Inevitably, Fermat's Last Theorem, with a central story, is a more gripping read than The Code Book, but the latter, especially where it deals with internet encryption and the battle between the privacy of the individual and the government's need to eavesdrop on criminal and terrorist communications, is relevant to every individual. The security of credit card payments (or any sensitive material) depends on a branch of mathematics long thought to be so pure it was beyond any human use: prime numbers. These are numbers, such as 7, 13, 29, 131, 1523, that cannot be divided by any other number, except itself and 1. How wrong that proved to be, Singh explains: all codes in history, until the 1970s, required a key - for your recipient to be able to decode the message he or she must first be sent a key. In the 1970s three mathematicians at MIT developed a one-way system of cryptography which did not need a key. It relies on the fact that mathematicians have never been able fully to understand prime numbers - they seem to be scattered amongst the numbers at random. If you multiply two large prime numbers together it is virtually impossible for anyone to work out from the product what the original numbers were. To decrypt credit card details passed over the internet the original two numbers are needed, and the information being passed by the consumer to the online company only contains the large multiplied number. Simon Singh's third book, The Science of Secrecy (2000), is actually a cut-down version of The Code Book and based on the TV series he made for Channel 4.
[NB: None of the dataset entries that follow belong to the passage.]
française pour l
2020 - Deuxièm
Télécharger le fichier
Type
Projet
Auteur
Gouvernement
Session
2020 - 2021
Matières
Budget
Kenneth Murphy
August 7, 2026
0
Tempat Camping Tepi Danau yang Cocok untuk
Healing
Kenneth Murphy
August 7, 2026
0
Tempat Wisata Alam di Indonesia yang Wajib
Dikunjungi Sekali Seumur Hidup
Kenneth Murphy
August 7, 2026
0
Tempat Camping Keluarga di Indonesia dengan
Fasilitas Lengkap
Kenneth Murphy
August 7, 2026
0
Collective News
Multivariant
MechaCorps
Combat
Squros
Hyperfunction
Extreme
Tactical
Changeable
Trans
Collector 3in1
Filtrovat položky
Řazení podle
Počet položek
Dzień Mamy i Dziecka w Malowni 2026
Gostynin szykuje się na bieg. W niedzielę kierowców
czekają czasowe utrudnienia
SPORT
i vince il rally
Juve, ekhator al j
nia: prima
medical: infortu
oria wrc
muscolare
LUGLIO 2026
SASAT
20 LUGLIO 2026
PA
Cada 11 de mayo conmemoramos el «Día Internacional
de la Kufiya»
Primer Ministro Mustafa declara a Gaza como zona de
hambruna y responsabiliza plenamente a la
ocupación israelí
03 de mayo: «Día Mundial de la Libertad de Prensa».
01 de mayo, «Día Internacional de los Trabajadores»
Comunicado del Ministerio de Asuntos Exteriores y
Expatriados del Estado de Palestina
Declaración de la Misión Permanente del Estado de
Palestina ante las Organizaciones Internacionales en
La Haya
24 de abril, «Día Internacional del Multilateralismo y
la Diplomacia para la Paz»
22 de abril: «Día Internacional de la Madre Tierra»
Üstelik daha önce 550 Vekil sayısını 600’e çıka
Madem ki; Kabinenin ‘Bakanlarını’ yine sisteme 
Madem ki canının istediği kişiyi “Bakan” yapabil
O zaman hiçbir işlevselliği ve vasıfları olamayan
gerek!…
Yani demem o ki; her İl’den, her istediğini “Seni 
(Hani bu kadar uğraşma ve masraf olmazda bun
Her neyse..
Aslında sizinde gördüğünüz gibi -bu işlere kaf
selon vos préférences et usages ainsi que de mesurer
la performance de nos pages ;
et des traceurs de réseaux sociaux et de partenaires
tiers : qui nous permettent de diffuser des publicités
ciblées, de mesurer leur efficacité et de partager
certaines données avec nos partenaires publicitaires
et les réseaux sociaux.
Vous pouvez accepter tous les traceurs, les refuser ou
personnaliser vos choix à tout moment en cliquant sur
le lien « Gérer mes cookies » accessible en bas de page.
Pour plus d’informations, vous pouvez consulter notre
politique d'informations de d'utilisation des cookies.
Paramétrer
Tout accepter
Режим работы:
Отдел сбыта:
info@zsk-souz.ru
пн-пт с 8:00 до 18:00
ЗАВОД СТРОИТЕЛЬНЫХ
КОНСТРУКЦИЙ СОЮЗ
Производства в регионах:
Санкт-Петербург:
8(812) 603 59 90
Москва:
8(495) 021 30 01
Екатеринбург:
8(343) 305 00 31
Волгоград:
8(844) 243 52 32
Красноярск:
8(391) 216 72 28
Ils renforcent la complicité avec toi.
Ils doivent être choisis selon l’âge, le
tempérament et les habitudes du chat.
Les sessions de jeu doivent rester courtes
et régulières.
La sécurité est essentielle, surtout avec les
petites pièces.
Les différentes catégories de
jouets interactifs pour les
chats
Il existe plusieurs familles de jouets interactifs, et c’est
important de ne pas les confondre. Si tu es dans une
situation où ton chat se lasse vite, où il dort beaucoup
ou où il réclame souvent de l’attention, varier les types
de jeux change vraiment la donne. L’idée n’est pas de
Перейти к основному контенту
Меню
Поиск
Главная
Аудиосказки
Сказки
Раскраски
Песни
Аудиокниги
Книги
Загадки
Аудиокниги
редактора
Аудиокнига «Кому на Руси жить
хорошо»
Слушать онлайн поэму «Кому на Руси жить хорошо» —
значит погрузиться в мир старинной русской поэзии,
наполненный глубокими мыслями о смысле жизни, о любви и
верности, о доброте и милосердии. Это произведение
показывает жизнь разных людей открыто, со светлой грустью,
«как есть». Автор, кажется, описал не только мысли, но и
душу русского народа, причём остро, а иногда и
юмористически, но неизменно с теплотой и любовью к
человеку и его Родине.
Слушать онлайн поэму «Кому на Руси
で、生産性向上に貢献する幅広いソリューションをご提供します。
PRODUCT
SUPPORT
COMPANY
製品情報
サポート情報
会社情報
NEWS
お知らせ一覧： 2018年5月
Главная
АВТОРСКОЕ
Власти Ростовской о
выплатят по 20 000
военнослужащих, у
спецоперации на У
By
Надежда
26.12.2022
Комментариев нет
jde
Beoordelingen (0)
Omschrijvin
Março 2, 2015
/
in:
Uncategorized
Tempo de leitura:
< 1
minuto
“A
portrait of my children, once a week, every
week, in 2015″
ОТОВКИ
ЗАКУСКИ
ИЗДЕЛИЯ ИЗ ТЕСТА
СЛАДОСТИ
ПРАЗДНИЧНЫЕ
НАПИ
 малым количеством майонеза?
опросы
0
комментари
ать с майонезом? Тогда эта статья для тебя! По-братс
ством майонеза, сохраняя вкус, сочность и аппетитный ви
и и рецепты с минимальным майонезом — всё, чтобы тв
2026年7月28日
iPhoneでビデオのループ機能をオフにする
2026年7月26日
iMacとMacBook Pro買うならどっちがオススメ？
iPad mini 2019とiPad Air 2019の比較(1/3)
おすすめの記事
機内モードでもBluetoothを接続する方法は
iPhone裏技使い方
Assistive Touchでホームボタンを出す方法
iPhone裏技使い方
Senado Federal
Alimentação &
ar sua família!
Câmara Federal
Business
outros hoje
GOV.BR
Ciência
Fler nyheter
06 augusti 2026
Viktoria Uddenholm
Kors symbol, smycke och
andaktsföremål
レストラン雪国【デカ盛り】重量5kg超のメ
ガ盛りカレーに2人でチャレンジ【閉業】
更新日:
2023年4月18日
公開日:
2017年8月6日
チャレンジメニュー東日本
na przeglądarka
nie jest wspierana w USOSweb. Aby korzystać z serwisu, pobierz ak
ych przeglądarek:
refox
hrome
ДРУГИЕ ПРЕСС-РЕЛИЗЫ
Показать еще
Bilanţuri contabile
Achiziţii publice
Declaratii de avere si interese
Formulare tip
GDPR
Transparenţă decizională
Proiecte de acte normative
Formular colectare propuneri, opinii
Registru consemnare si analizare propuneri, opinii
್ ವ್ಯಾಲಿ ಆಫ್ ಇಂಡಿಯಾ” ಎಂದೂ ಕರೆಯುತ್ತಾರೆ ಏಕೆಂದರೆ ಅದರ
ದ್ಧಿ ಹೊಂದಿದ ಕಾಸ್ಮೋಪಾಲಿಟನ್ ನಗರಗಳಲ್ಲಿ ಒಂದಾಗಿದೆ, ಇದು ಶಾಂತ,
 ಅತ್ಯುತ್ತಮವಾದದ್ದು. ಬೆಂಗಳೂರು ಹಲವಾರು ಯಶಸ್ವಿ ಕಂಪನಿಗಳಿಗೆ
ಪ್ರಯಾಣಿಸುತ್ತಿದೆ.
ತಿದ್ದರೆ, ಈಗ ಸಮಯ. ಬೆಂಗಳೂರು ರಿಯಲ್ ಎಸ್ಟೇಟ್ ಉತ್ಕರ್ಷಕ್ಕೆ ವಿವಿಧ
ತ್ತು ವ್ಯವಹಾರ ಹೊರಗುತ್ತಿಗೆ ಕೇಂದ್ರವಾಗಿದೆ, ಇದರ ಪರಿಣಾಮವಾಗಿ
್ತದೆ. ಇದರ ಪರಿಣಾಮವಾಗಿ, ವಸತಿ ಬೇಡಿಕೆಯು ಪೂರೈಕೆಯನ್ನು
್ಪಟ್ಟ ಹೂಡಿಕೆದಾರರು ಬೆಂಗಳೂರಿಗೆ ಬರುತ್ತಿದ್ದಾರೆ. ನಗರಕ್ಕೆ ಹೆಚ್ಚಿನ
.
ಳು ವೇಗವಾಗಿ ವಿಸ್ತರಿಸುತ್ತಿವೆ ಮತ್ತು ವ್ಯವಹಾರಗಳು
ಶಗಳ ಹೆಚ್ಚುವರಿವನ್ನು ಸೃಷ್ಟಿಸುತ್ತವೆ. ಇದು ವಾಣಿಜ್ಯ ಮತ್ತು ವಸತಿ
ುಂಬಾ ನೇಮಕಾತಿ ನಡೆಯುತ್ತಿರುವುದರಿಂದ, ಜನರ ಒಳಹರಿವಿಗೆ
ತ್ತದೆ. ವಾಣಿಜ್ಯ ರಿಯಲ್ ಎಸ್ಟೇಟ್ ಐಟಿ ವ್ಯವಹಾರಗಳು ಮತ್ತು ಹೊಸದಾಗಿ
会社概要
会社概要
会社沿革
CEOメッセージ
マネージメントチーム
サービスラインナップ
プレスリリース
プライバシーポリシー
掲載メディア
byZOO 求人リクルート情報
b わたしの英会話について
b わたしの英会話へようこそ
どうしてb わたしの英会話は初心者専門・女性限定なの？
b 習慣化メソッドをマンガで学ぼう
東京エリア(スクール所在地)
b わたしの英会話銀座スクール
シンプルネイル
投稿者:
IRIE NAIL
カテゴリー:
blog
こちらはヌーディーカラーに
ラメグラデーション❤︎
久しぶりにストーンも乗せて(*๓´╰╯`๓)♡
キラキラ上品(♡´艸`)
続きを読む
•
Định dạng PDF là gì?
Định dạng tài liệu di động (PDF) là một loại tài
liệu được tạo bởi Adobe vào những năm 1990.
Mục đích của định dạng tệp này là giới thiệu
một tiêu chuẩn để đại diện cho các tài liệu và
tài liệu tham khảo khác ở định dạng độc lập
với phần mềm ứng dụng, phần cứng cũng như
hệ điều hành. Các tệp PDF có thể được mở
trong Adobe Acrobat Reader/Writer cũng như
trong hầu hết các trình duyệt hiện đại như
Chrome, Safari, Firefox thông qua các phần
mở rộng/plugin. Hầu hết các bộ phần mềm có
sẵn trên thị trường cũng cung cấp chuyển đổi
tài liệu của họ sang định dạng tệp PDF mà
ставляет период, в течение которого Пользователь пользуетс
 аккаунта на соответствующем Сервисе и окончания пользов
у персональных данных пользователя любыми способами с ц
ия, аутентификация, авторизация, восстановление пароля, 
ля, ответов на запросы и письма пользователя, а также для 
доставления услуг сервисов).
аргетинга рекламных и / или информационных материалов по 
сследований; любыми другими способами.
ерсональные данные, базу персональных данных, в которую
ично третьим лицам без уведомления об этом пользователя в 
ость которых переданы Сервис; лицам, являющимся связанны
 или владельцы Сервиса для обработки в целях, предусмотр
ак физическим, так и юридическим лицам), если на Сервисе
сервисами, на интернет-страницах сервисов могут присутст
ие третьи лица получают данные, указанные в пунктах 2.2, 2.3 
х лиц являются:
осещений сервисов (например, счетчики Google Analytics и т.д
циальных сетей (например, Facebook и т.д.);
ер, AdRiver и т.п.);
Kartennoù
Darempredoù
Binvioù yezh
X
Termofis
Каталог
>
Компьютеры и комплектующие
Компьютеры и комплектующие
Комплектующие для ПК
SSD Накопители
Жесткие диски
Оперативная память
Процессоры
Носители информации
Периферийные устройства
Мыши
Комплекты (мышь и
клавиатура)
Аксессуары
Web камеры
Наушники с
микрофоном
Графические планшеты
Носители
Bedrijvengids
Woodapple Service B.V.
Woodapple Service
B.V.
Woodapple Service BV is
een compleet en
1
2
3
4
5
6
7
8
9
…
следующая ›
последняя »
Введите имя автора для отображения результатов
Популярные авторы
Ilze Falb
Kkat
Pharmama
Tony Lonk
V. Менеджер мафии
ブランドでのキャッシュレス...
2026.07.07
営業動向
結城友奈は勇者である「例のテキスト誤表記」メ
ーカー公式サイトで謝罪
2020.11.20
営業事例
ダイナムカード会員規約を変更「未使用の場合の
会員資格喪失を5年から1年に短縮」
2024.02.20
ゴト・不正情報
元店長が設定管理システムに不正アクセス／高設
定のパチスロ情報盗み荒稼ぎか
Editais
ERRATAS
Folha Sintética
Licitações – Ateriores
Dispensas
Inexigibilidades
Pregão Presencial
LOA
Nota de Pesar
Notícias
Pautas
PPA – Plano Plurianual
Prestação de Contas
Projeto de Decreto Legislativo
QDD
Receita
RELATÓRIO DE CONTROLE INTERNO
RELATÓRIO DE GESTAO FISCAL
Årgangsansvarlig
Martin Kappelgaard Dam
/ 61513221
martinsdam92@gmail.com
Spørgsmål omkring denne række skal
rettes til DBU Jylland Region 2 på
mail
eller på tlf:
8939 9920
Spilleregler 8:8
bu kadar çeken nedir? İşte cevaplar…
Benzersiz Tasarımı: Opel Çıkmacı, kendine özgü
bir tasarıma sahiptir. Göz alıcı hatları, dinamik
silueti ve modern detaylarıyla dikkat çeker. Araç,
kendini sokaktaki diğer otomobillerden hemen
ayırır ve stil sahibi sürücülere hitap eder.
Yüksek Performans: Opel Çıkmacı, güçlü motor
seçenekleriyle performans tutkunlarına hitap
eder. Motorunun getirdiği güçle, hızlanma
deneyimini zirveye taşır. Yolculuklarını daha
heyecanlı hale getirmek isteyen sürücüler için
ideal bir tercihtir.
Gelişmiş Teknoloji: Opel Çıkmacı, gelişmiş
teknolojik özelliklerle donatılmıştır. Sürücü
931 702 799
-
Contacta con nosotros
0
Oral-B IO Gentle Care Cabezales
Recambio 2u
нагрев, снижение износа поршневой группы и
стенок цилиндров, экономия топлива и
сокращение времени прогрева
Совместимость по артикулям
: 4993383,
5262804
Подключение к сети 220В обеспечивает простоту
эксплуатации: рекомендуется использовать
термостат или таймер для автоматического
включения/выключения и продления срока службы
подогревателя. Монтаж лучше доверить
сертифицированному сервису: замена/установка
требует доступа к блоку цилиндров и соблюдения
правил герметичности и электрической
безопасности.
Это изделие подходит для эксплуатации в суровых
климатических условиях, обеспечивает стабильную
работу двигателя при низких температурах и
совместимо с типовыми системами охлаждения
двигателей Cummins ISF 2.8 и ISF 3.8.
It is the ability of a writer like Simon Singh to illuminate, with panache, such hidden but vital corners of life that has made popular science an indispensable addition to literature. Such books are not textbooks, although they are highly educational; they have much of the verve of a novel, or at least a literary biography, and they have brought science within the humanities, fulfilling Wordsworth's ancient dream: 'If the time should ever come when what is now called science, thus familiarised to men, shall be ready to put on, as it were, a form of flesh and blood, the Poet will lend his divine spirit to aid the transfiguration, and will welcome the Being thus produced, as a dear and genuine inmate of the household of man'.

Peter Forbes, 2002

Bibliography

The Simpsons and their Mathematical Secrets
Trick or Treatment?: Alternative Medicine on Trial
The Big Bang
The Science of Secrecy
The Code Book
Fermat's Last Theorem

Author statement

I have always had a passion for science and mathematics and my books are an effort to spread this passion to others. Because of my background in television, I try to include a narrative in my books. However, explaining the mathematical and scientific ideas is paramount and the narrative is merely a way of encouraging readers to engage with the ideas. In general my books describe the development of a topic (maths, cryptography, cosmology) over the course of centuries or millennia. This means that I can start with relatively simple concepts and show how our understanding has evolved. There is also the advantage of being able to introduce some of the rich characters from the history of science.